Non è solo una questione di soldi. È un problema macroeconomico che potrebbe ridisegnare le curve di crescita dei prossimi anni. Gli economisti di Morgan Stanley parlano di un contributo di 40 punti base alla crescita reale del PIL statunitense nel biennio 2025-2026, spinto proprio dalle spese per costruzione di data center e generazione di energia. Ma dietro questo entusiasmo c’è una domanda che nessuno sembra voler fare: chi pagherà davvero il conto, quando i tassi resteranno alti e i margini operativi inizieranno a comprimersi?
Perché la narrativa ufficiale è patinata: l’allineamento perfetto tra domanda di finanziamento e appetito degli investitori istituzionali, l’illusione che basti qualche trilione per costruire il futuro. Ma sotto la superficie, il credito privato non è una bacchetta magica. È un’arma a doppio taglio.

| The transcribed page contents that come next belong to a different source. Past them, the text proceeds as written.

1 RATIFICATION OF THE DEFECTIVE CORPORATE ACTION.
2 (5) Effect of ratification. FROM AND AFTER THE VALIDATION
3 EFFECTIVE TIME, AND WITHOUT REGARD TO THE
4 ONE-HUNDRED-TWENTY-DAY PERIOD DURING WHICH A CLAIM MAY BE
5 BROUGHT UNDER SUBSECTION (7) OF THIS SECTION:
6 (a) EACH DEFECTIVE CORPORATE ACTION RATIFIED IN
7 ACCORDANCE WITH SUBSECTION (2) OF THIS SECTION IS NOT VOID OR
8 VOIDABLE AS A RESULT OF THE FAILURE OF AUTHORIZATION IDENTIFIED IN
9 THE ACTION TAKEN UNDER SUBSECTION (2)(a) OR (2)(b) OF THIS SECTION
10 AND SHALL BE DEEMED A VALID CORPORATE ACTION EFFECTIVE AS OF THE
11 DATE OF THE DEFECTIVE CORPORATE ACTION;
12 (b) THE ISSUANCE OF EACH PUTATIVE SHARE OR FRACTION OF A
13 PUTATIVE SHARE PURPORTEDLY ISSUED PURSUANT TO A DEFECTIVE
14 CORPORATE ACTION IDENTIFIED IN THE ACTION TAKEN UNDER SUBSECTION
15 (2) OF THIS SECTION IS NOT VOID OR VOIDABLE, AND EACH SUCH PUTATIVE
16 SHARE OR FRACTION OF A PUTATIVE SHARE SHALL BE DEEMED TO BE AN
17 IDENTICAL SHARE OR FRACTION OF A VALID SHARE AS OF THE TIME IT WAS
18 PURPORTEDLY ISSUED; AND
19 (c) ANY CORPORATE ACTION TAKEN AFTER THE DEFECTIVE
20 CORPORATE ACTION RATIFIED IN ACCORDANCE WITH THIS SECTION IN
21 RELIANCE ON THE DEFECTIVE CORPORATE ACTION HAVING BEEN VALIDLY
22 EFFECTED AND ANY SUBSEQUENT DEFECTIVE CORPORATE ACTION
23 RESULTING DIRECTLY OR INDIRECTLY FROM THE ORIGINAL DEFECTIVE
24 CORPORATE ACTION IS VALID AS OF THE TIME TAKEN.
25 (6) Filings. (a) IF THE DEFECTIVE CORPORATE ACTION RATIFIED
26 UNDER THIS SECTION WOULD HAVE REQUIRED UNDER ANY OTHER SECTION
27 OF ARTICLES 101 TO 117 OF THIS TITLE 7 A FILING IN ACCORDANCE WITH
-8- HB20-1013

Per anni abbiamo raccontato che l’AI avrebbe “democratizzato” l’innovazione, adesso scopriamo che l’infrastruttura che la sostiene sarà appannaggio di chi controlla il credito globale, in un gioco che assomiglia più a una nuova Bretton Woods tecnologica che a una rivoluzione open source.
Chi scommette su questi data center lo fa pensando a un ritorno certo, quasi garantito. Ma se i modelli di business dell’AI si rivelassero meno profittevoli del previsto? Se la corsa ai modelli generativi saturasse il mercato più velocemente di quanto i CFO abbiano immaginato? Nessuno ama porsi queste domande mentre la festa è in corso. Eppure, ogni grande bolla è nata proprio così, con cifre astronomiche che sembravano perfettamente razionali.
C’è un’immagine che riassume bene questo momento: enormi capannoni climatizzati in mezzo al deserto, alimentati da centrali dedicate, pagati a colpi di bond e debito privato, dove l’unica vera certezza è che ogni bit processato brucerà elettricità come un motore a reazione. Chi investe in questi data center non compra solo capacità computazionale, compra il biglietto per il più grande esperimento macroeconomico degli ultimi decenni.
“Betting on the future”, l’hanno chiamato con quel tono ottimista da roadshow finanziario. È più corretto dire che stiamo ipotecando il futuro, un mattone e un chip alla volta.